Numerous attendees were less than impressed with what could best be labeled as a political speech, hoisting high the Righties’ mantra while minimizing Centrists and demeaning those on the Left.

By offering her opinion on China’s internal struggles — “China lacks mechanisms to deal with regional issues” — stating that the U.S. will help China find its future (we’re all about promoting freedom, you betcha), Sarah left little doubt that her acumen of serious issues, both nationally and worldwide, is severely limited at best.
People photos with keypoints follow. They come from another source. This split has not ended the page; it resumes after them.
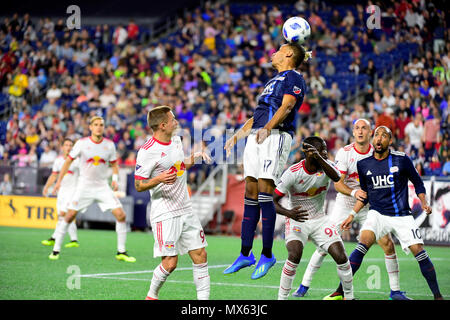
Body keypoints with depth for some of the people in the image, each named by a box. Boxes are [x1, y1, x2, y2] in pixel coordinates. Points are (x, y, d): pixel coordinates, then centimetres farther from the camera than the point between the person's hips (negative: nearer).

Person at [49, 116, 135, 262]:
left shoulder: (109, 144, -1)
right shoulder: (82, 143, -7)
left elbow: (114, 164, 13)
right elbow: (68, 161, 2)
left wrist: (115, 179, -4)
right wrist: (59, 181, -2)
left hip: (103, 187, 2)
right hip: (84, 186, -2)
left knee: (121, 215, -9)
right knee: (70, 216, -9)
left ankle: (121, 252, 2)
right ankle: (56, 250, 5)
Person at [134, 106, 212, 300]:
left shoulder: (176, 141, 10)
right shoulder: (147, 151, -14)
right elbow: (139, 185, -10)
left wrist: (196, 157, 11)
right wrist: (159, 179, -28)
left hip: (186, 211, 7)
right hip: (165, 215, -7)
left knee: (200, 255, 2)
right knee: (170, 263, -9)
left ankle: (204, 297, 8)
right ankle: (152, 295, 15)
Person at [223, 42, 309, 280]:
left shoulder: (294, 78, 0)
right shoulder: (274, 80, 27)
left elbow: (286, 107, -15)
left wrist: (267, 128, -30)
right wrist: (237, 136, 28)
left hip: (276, 136, -9)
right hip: (256, 137, 9)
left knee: (264, 192, -14)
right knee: (250, 194, 4)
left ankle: (267, 255, -9)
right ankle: (245, 255, 7)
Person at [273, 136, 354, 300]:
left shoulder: (326, 164, -8)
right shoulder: (293, 172, -18)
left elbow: (336, 177, -33)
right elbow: (273, 201, -17)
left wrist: (319, 158, -47)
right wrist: (288, 213, -37)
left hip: (320, 219, 4)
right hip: (297, 219, -3)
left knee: (341, 257, -8)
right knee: (295, 254, -28)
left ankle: (349, 296, 14)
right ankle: (281, 297, -14)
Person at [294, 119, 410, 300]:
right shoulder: (344, 153, -10)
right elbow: (337, 183, -13)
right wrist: (354, 192, -31)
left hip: (369, 207, 2)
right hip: (344, 205, -2)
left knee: (388, 244, -8)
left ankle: (395, 290, 6)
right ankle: (304, 285, 6)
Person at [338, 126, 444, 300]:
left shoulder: (402, 160, -3)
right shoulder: (363, 164, 3)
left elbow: (418, 183, 10)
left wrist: (424, 202, -5)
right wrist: (352, 215, 12)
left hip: (402, 216, -1)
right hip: (377, 214, 1)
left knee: (419, 251, -10)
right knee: (364, 242, -23)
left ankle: (437, 295, 5)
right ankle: (341, 290, -21)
With true self-righteous Christian zealotry, this painfully maladroit basketballer- turned- sportscaster goes to Hong Kong and regurgitates how it’s up to the 233-year-old new kid to show the 5,000-year-old nation, that’s something like 10 times our size, how to live.

Can you say “hubris?”

While none of those offering comments would share their identities with interviewers, one was quoted thusly by Agence France-Presse (AFP, an independent international news organization): “As fund managers we want to hear about the United States as a whole, not just about Alaska. And she criticized Obama a lot but offered no solutions.”

Sounds an awful lot like what we heard from August until November of 2008.

It was noted by some in attendance that this warm-up campaign address by a veritable amateur was politely received, yet marked by general disinterest.

Two members of the U.S. delegation were so disgusted they walked out early in her diatribe.

It kind of makes one wonder how she went over with any Russians that may have been present.  

I’d like to know how many conference-goers demanded their money back.

So, Sarah, tell us — What are you doin’, pallin’ around with Commies?

Shalom.

(Erstwhile Philosopher and former Educator Jerry Tenuto is a veteran who survived, somewhat emotionally intact, seven years in the U.S. Army. Despite a penchant for late-night revelry, he managed to earn BS and MA Degrees in Communications from Southern Illinois University at Carbondale. On advice from a therapist, he continues to bang out his weekly “Out Of The Blue” feature in The Lone Star Iconoclast — providing much-needed catharsis. Jerry is also licensed to perform marriage ceremonies in 45 states.)